Dealing with Microsoft Products, or Battling Loss of Gumption
- Magnus Therning
I was slightly frustrated and irritated with a situation at work today, which caused me to think about the word “gumption” as it’s used in Pirsig’s Zen and the Art of Motorcycle Maintenance. That led me to Wikipedia’s article on gumption trap which in turn led me to learn about the concept of learned helplessness.
So, what was the situation and how is it connected to learned helplessness?
The rest is just slightly tongue-in-cheek ;)
What to standardise on
I’m in situation where the powers-that-be have standardised on applications. Not on open formats or open protocols, but on specific applications that use proprietary formats and proprietary protocols. Of course these applications suck. That’s what a lack of competition does, it removes any will for a company to actually make improvements to their applications! Some of these applications have captured such a large market share that reverse engineering of the formats was inevitable. Yay! That means I can use a sane OS and vastly better applications. However, one protocol is not reverse engineered yet and I’m forced to use the standard application. This application is painful to use and only runs on a crap OS.
How bad can it be? you ask. The application is Outlook, the OS is Windows! Yes! It’s that bad. Hence the thoughts of gumption, or rather the loss of it. Which is exactly what starting Outlook causes. Every time!
Connection to learned helplessness
It continues to amaze me that companies standardise on Windows and applications that only run on Windows. There are better alternatives, especially in this day and age with fast networks and powerful and fast execution environments that completely sidestep the whole question of which OS to run. Still there seems to be very little will to upgrade to Linux, or to standardise on web-based applications. Why is that? In the past I’ve thought it might be the network effect. Most often I’ve come to the conclusion that it most likely is simple inertia. What’s the explanation for the inertia though?
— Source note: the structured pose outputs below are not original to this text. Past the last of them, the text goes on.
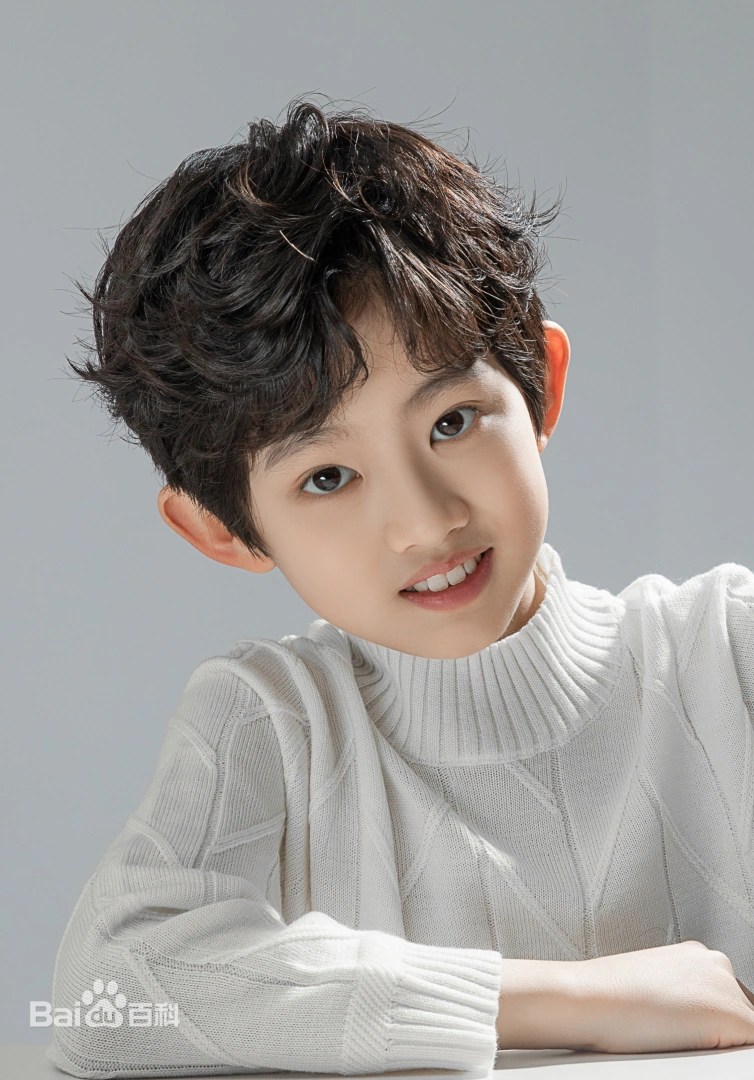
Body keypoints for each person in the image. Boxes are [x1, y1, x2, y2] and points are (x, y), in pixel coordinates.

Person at [46, 98, 754, 1078]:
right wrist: (565, 1002)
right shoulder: (275, 724)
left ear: (541, 386)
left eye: (452, 421)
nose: (425, 522)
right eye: (327, 477)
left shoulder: (726, 654)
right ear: (222, 529)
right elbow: (102, 996)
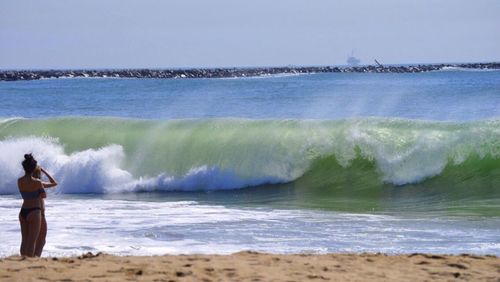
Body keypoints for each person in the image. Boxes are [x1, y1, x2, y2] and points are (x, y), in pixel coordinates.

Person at [18, 154, 57, 257]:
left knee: (24, 240)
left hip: (23, 211)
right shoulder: (38, 182)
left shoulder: (19, 181)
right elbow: (43, 195)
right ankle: (30, 263)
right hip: (34, 211)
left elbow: (26, 193)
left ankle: (23, 261)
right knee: (32, 241)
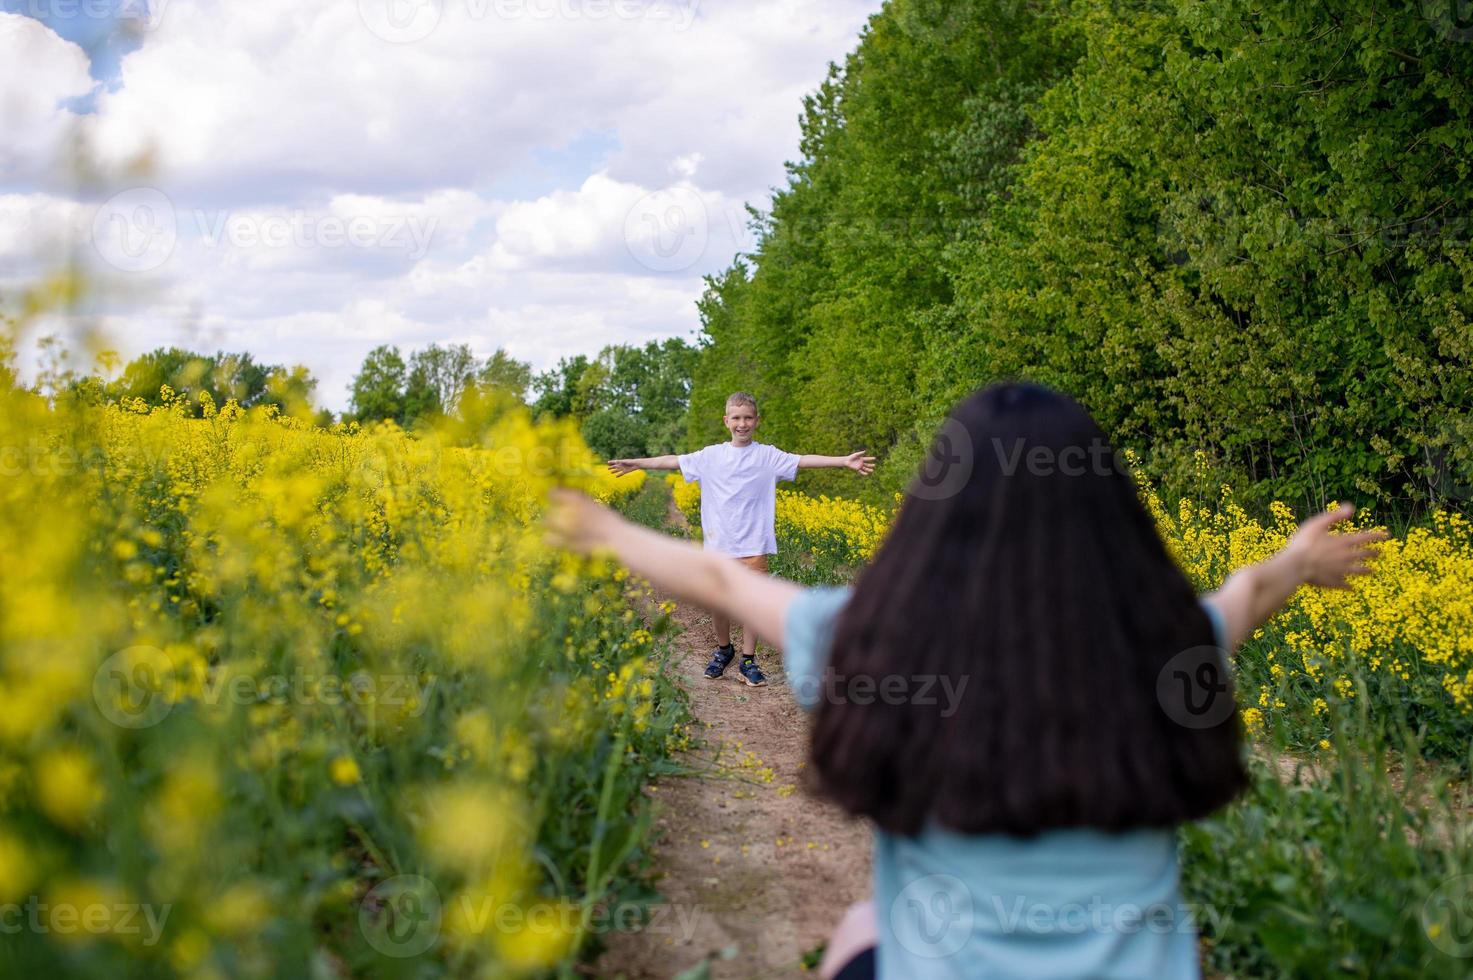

This is where learned helplessness can offer an explanation. People have been conditioned and have grown so used to Windows and other Microsoft products that they simply don’t recognise that there now is a way out. No matter how many escape routes that become avilable people simply won’t see them.
What to do about it
As the experiments on dogs showed there is hope (from the wikipedia page):
To change their expectation and to recover the dogs from helplessness, experimenters had to physically pick up the dogs and move the legs in a close replication of the physical actions the dogs needed to take to remove themselves from the electrified grid. This had to be replicated at least 2 times before the dogs would exhibit the functional response of jumping over the barrier to get away from the electrified grid. Threats, rewards, and observed demonstrations had no observed effect in helping the dogs to independently move away from the shocks.
Oh how I whish I could pull off the direct translation to my work place: re-install my co-workers computers and replace servers and services. Too bad that’s not a realistic plan. What I can do though is civil disobedience (or maybe it should be called something like civil disobedience in the workplace instead). By simply not conforming and at the same time showing that there are better ways of getting the job done others will hopefully notice and either adopt my way, or come up with something that suits them better (which I then can learn from). Even if that doesn’t happen at least I’ll keep my gumption at healthy levels :)
What I’m doing at the moment
This is what I’m doing at work right now to avoid loss of gumption:
- Use Linux as my main OS.
- Run Windows in a VM.
- Use pandoc to generate MSWord docs.
- Use LibreOffice.
Finally, for Outlook. The decision of the powers-that-be to disable IMAP forces me to:
- Limit my mail reading to twice per day.
- Be logged into Skype to make up for not reading mail more often.